Today we are going to talk about Pirates.
Stay with me.
Try to recall the first time you tasted "victory". Watching Rocky doesn't count. However, a moment that you were Rocky, victory dance and all, that counts.
I liken the "victory" feeling to a lowly sailor swabbing the deck, starting out timidly. The task stretches out before you into the endless sky. FOREVER. So you take it a square inch at a time. Some of the crew might chip in to help, but others use their power to nit-pick at the "shoulda's" "coulda's" and "why even try's". By the end of the scrubbing though, you've made an entire ship gleam with a vengeance and you've thrown the nay-sayers and muddy boot smearers overboard. (They totally deserved it). Heck, you commandeered the entire ship by your refusal to give up on the small and simple act of swabbing. With the fiery indignation of Medusa, this ship is going to go when and wherever you want and, by George, you're going to get there with clean floors.
Too far? Let me back up.
We are talking about a moment when you starred into the abyss of "I have no idea-dom" and emerged with a sparkling, shiny feeling on the inside because you "dared greatly" enough to try. Do you have your moment? Here's mine.
I was 14 and it was a Sunday. Utah was playing it's favorite wintertime trick when it is blindingly bright with sun and snow while simultaneously being colder than a witches tit. I woke up, layered accordingly, put on running shoes and stepped out my front door. Back story: On that day, one year before, my dad died of a heart attack....while running. In my teenage mind for the last 364 days, running = dying. After one year of fear, it was time for my higher brain to sit down with my lower brain and discuss the cold, hard facts.
FACT #1: I knew lots of people who ran and did NOT die.
FACT#2. Running is just like walking only faster. I can totally do that without dying.
Or at least I was willing to try. I was willing to try because I didn't want to spend my next 364 days or years feeling like this anymore. THIS fear needed to die. Hard.
I ran one full mile that day. I'm not going to lie, it wasn't pretty. It took me 15 minutes. It felt like 30. My lungs burned with that almost bloody, metallic taste. I required a long bath after but with Heaven as my witness, I did it.
As a kid, I wanted to be a pirate who wrote messages in a bottle when I grew up. I figured this would allow me to feel victorious all my days. Ya know, like in Goonies. I'm pretty good at wielding a sword upon request (boy mom) and words have been coming out of the middle of me, bottle or not, since I was five. I am tenacious as hell. I do get sea-sick occasionally but oh well. I look around me and realize maybe I have arrived.

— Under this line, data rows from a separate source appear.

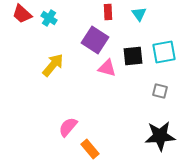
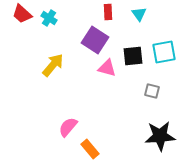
gray square: moved 8 px left
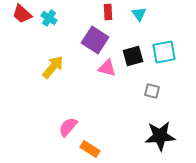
black square: rotated 10 degrees counterclockwise
yellow arrow: moved 2 px down
orange rectangle: rotated 18 degrees counterclockwise
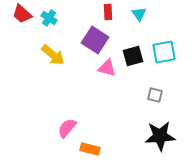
yellow arrow: moved 12 px up; rotated 90 degrees clockwise
gray square: moved 3 px right, 4 px down
pink semicircle: moved 1 px left, 1 px down
orange rectangle: rotated 18 degrees counterclockwise
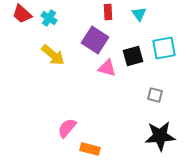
cyan square: moved 4 px up
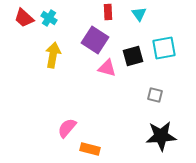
red trapezoid: moved 2 px right, 4 px down
yellow arrow: rotated 120 degrees counterclockwise
black star: moved 1 px right
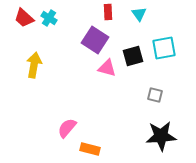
yellow arrow: moved 19 px left, 10 px down
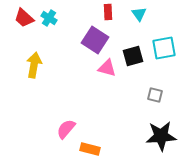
pink semicircle: moved 1 px left, 1 px down
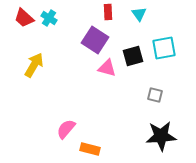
yellow arrow: rotated 20 degrees clockwise
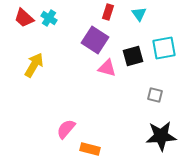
red rectangle: rotated 21 degrees clockwise
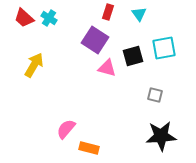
orange rectangle: moved 1 px left, 1 px up
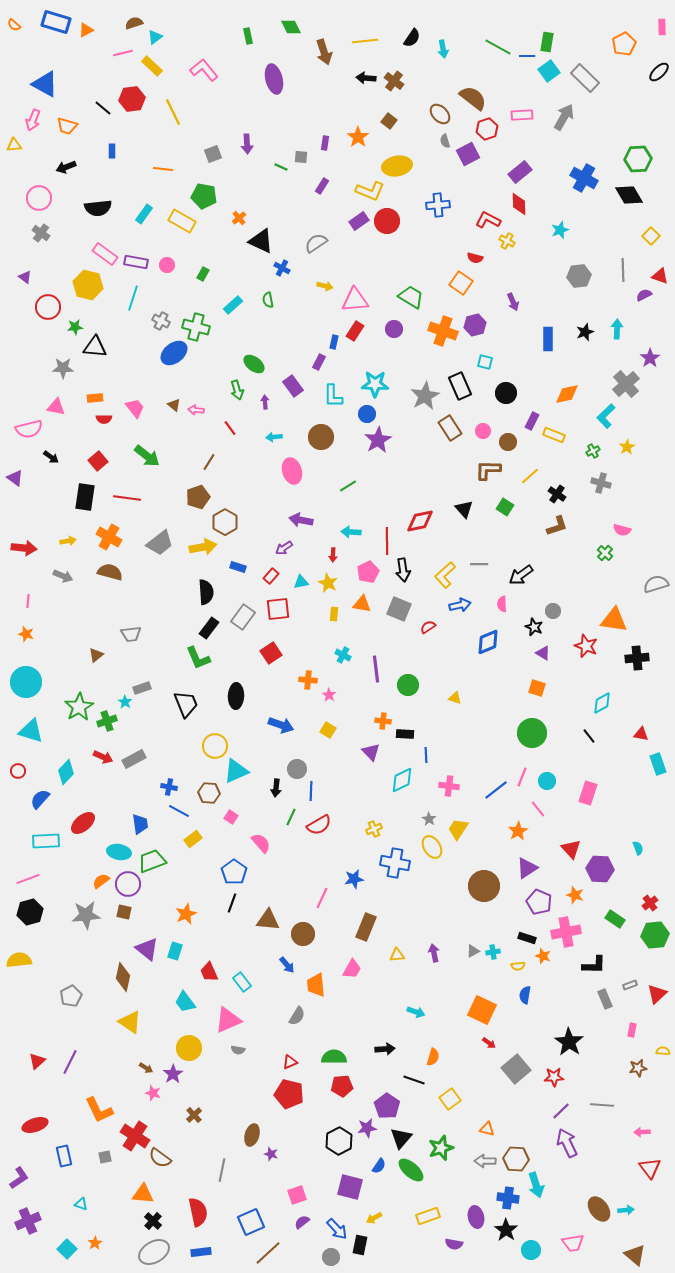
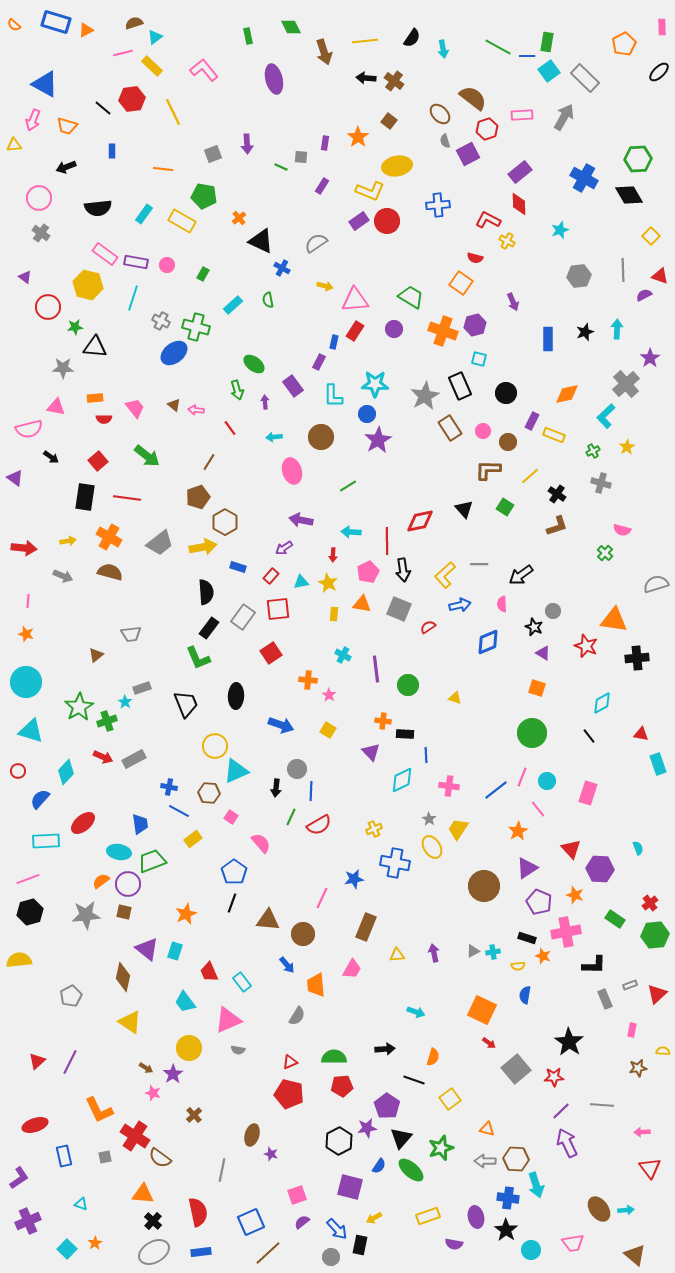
cyan square at (485, 362): moved 6 px left, 3 px up
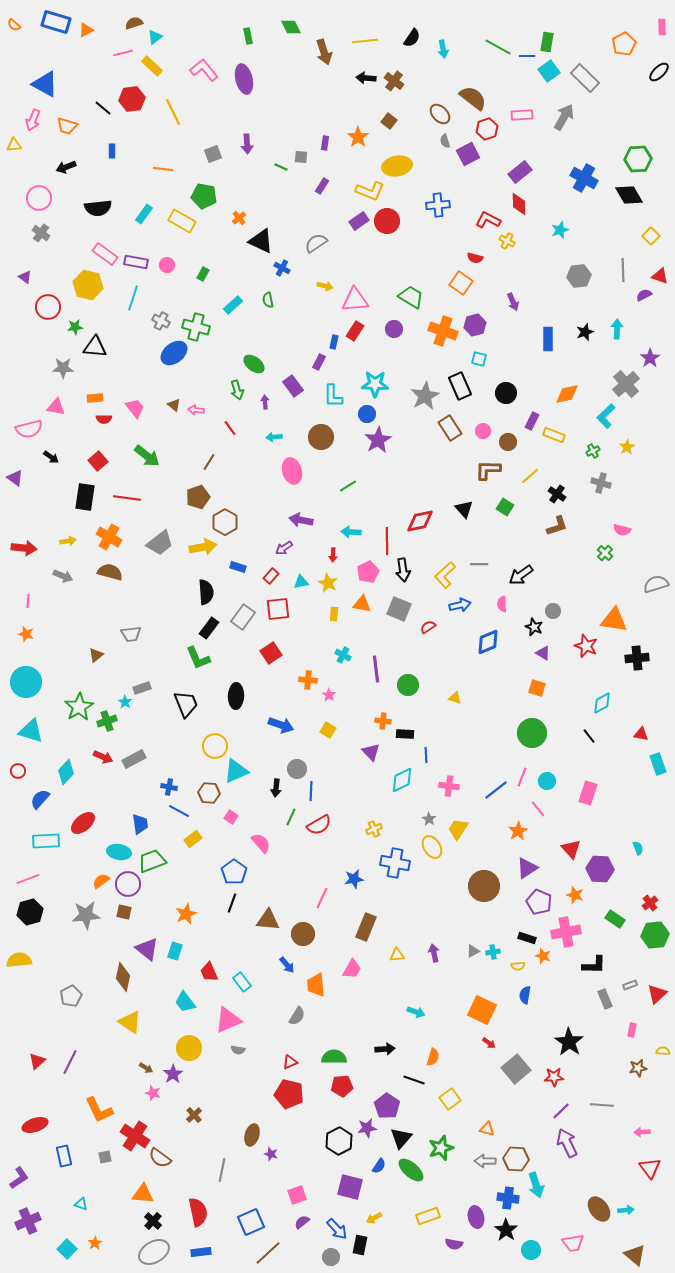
purple ellipse at (274, 79): moved 30 px left
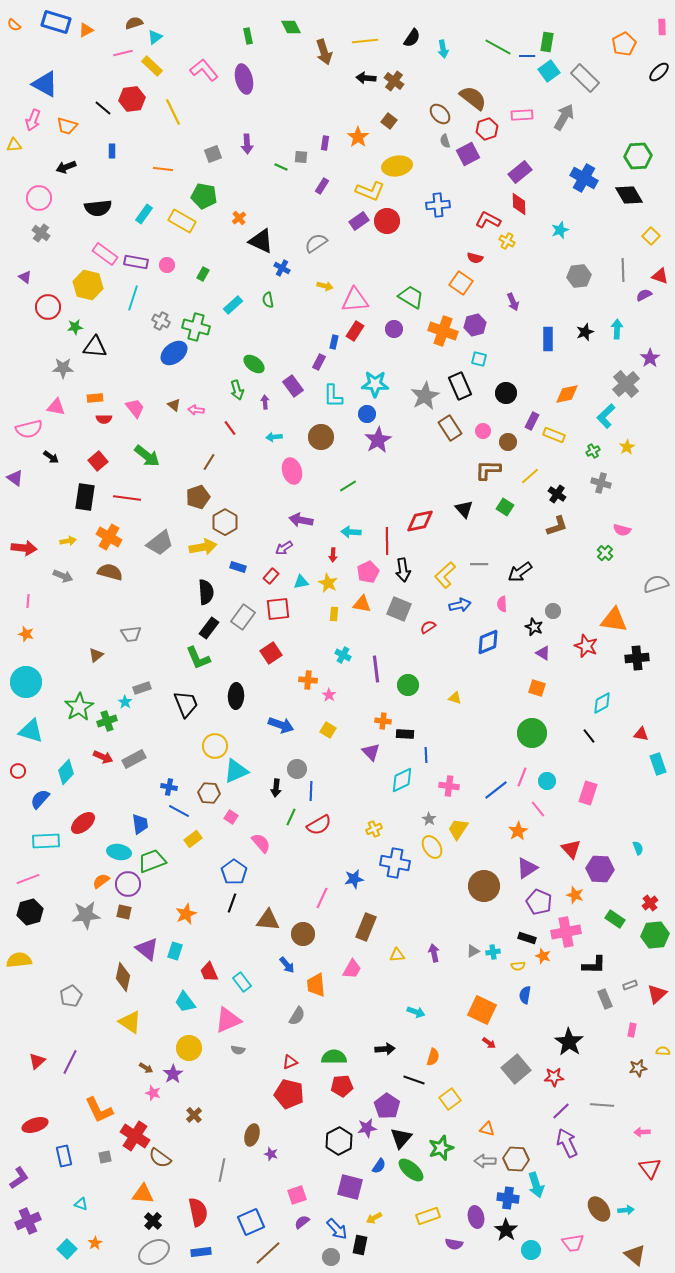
green hexagon at (638, 159): moved 3 px up
black arrow at (521, 575): moved 1 px left, 3 px up
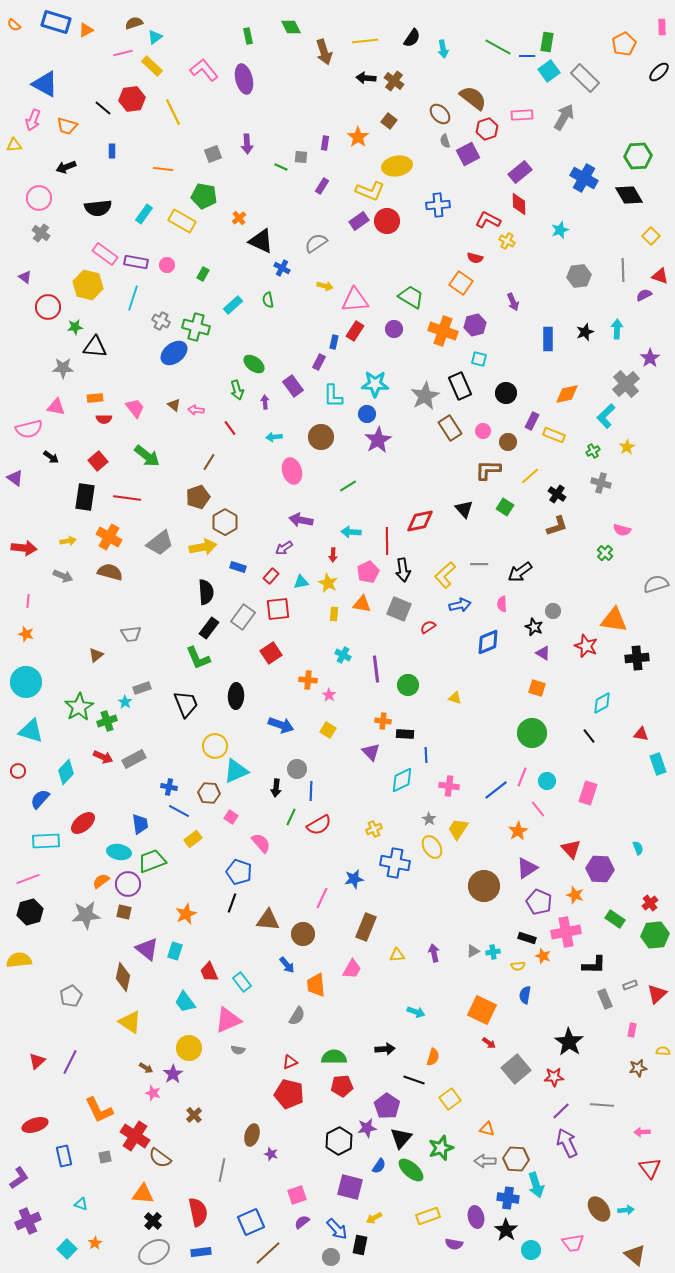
blue pentagon at (234, 872): moved 5 px right; rotated 15 degrees counterclockwise
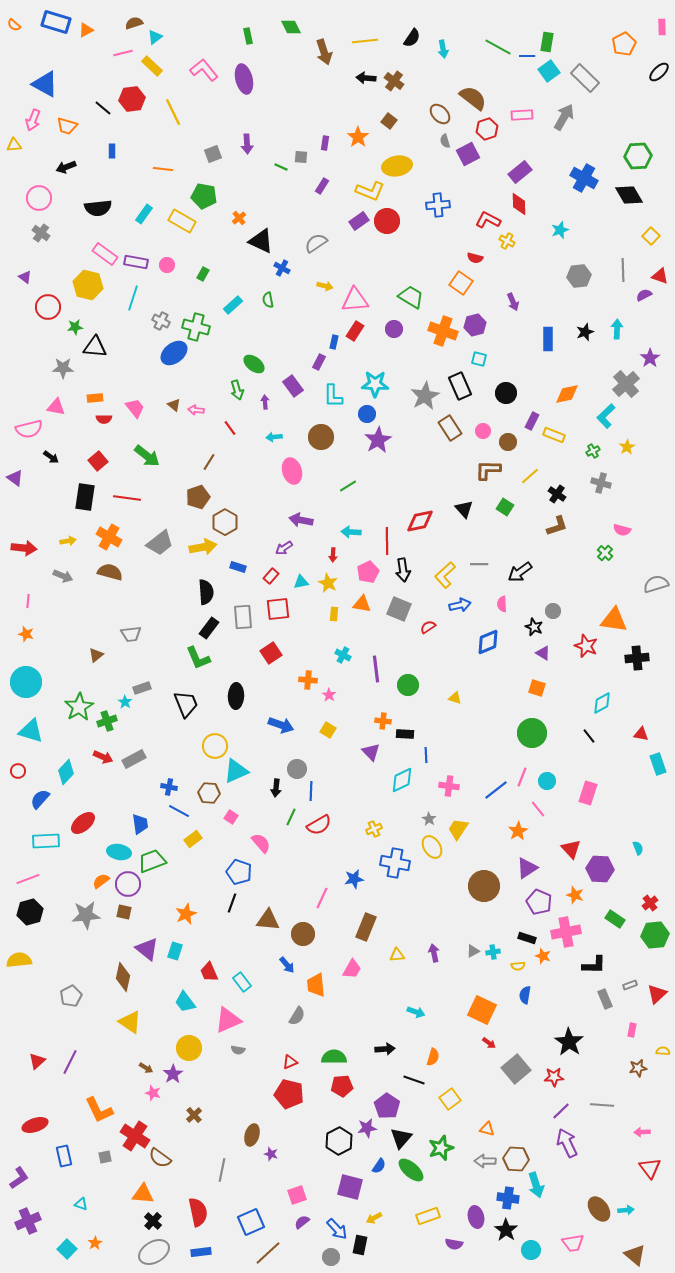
gray rectangle at (243, 617): rotated 40 degrees counterclockwise
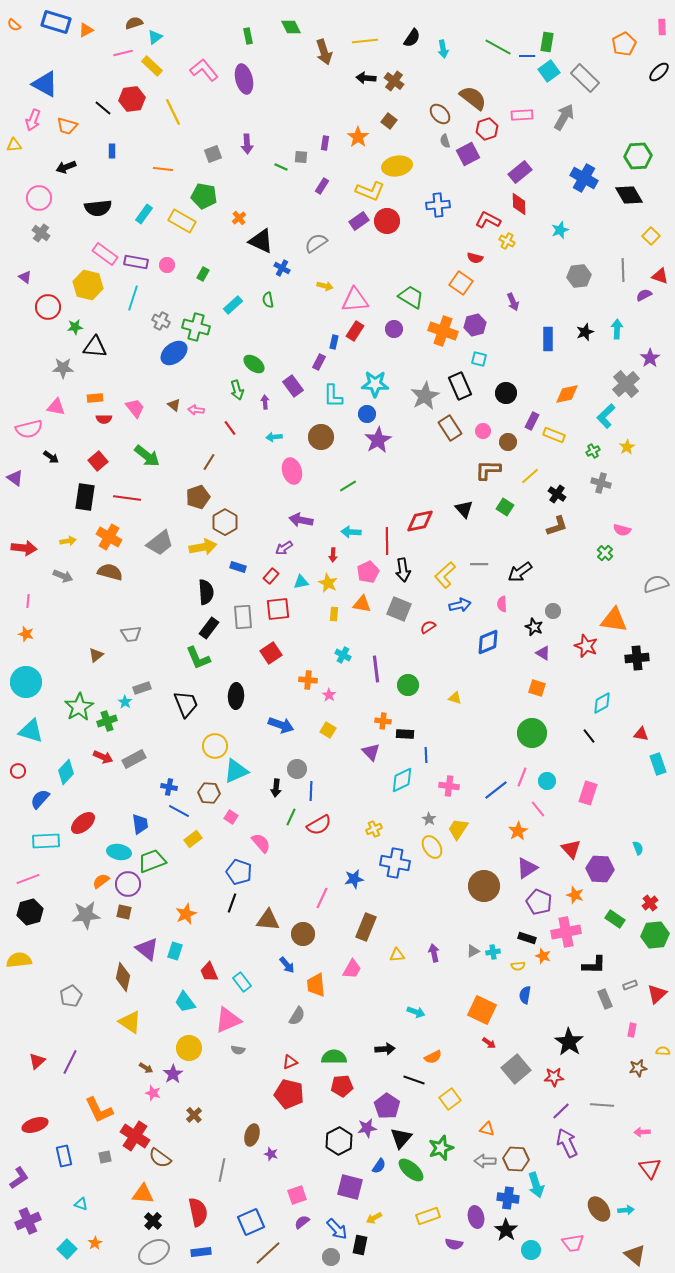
orange semicircle at (433, 1057): rotated 48 degrees clockwise
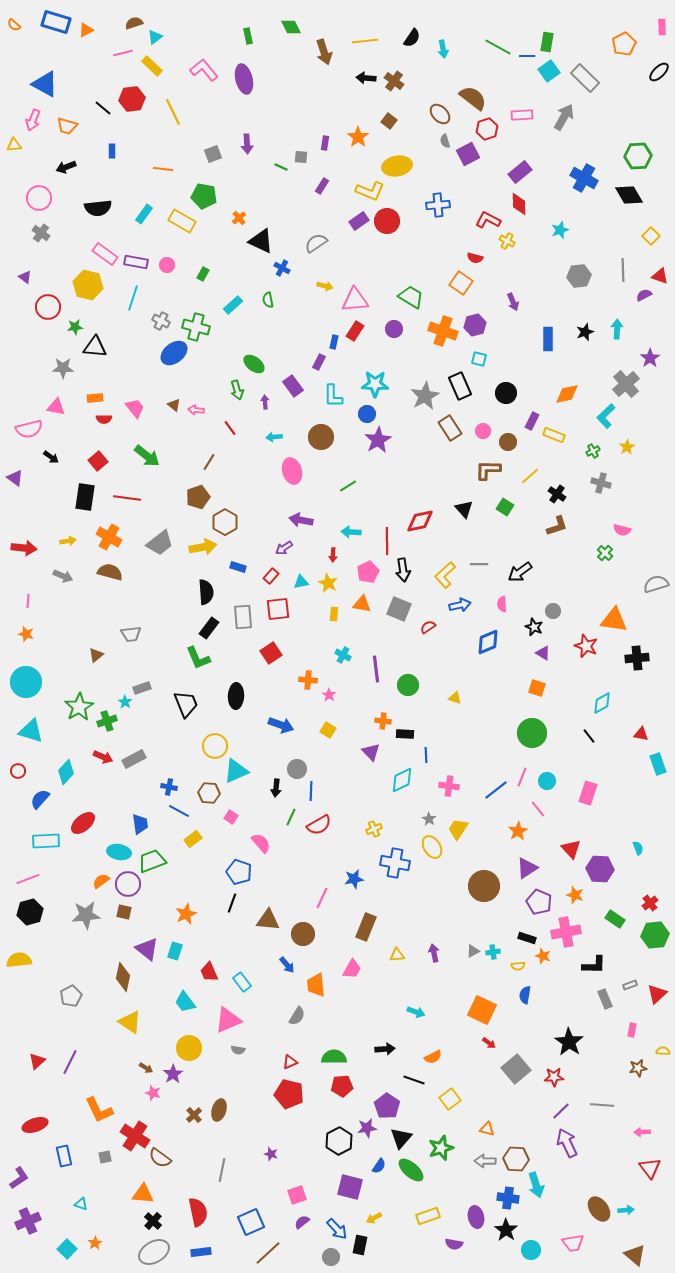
brown ellipse at (252, 1135): moved 33 px left, 25 px up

I run a lot these days. Every mile is a gratitude. I don't take it for granted. I'm not a great runner but I have gotten better over the years of not giving up. Chasing that victorious feeling has become a bit of a daily feat for me. My definition of victory has changed a tad though. Victory tastes less like metal and more like inner-peace now. At the end of a "victorious life" I'll look around and instead of seeing treasure chests filled with gems and pearls, I'll see evidence of an imperfect life lived with love. And that feels like peace to me.
Your victories are your own. No one can take them from you. On a good day I hope you dance like an idiot with joy in your victory. On other days, I hope you feel the peace that comes from trying and never giving up.